## PROBLEM TO SOLVE
Output every record precisely.

==*==

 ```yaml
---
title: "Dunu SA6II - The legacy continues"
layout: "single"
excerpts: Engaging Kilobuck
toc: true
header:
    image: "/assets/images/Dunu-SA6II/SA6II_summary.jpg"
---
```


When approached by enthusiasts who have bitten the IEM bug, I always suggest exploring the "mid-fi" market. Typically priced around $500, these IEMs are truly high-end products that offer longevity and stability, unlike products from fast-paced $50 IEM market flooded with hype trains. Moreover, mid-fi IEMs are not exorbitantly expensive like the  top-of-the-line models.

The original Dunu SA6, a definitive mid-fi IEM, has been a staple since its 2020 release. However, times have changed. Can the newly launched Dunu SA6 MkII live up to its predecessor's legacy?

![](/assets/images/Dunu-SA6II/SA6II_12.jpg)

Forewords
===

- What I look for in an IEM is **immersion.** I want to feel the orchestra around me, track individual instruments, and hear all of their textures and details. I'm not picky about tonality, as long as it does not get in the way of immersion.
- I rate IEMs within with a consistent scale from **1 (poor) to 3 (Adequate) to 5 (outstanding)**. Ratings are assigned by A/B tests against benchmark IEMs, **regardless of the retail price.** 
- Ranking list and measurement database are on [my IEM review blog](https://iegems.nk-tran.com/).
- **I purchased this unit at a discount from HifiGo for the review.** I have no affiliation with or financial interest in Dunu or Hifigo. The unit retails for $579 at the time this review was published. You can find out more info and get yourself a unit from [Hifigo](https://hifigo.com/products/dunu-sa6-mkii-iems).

==*==

## TASK RESPONSE
 ```yaml
---
title: "Dunu SA6II - The legacy continues"
layout: "single"
excerpts: Engaging Kilobuck
toc: true
header:
    image: "/assets/images/Dunu-SA6II/SA6II_summary.jpg"
---
```


When approached by enthusiasts who have bitten the IEM bug, I always suggest exploring the "mid-fi" market. Typically priced around $500, these IEMs are truly high-end products that offer longevity and stability, unlike products from fast-paced $50 IEM market flooded with hype trains. Moreover, mid-fi IEMs are not exorbitantly expensive like the  top-of-the-line models.

The original Dunu SA6, a definitive mid-fi IEM, has been a staple since its 2020 release. However, times have changed. Can the newly launched Dunu SA6 MkII live up to its predecessor's legacy?

![](/assets/images/Dunu-SA6II/SA6II_12.jpg)

Forewords
===

- What I look for in an IEM is **immersion.** I want to feel the orchestra around me, track individual instruments, and hear all of their textures and details. I'm not picky about tonality, as long as it does not get in the way of immersion.
- I rate IEMs within with a consistent scale from **1 (poor) to 3 (Adequate) to 5 (outstanding)**. Ratings are assigned by A/B tests against benchmark IEMs, **regardless of the retail price.** 
- Ranking list and measurement database are on [my IEM review blog](https://iegems.nk-tran.com/).
- **I purchased this unit at a discount from HifiGo for the review.** I have no affiliation with or financial interest in Dunu or Hifigo. The unit retails for $579 at the time this review was published. You can find out more info and get yourself a unit from [Hifigo](https://hifigo.com/products/dunu-sa6-mkii-iems).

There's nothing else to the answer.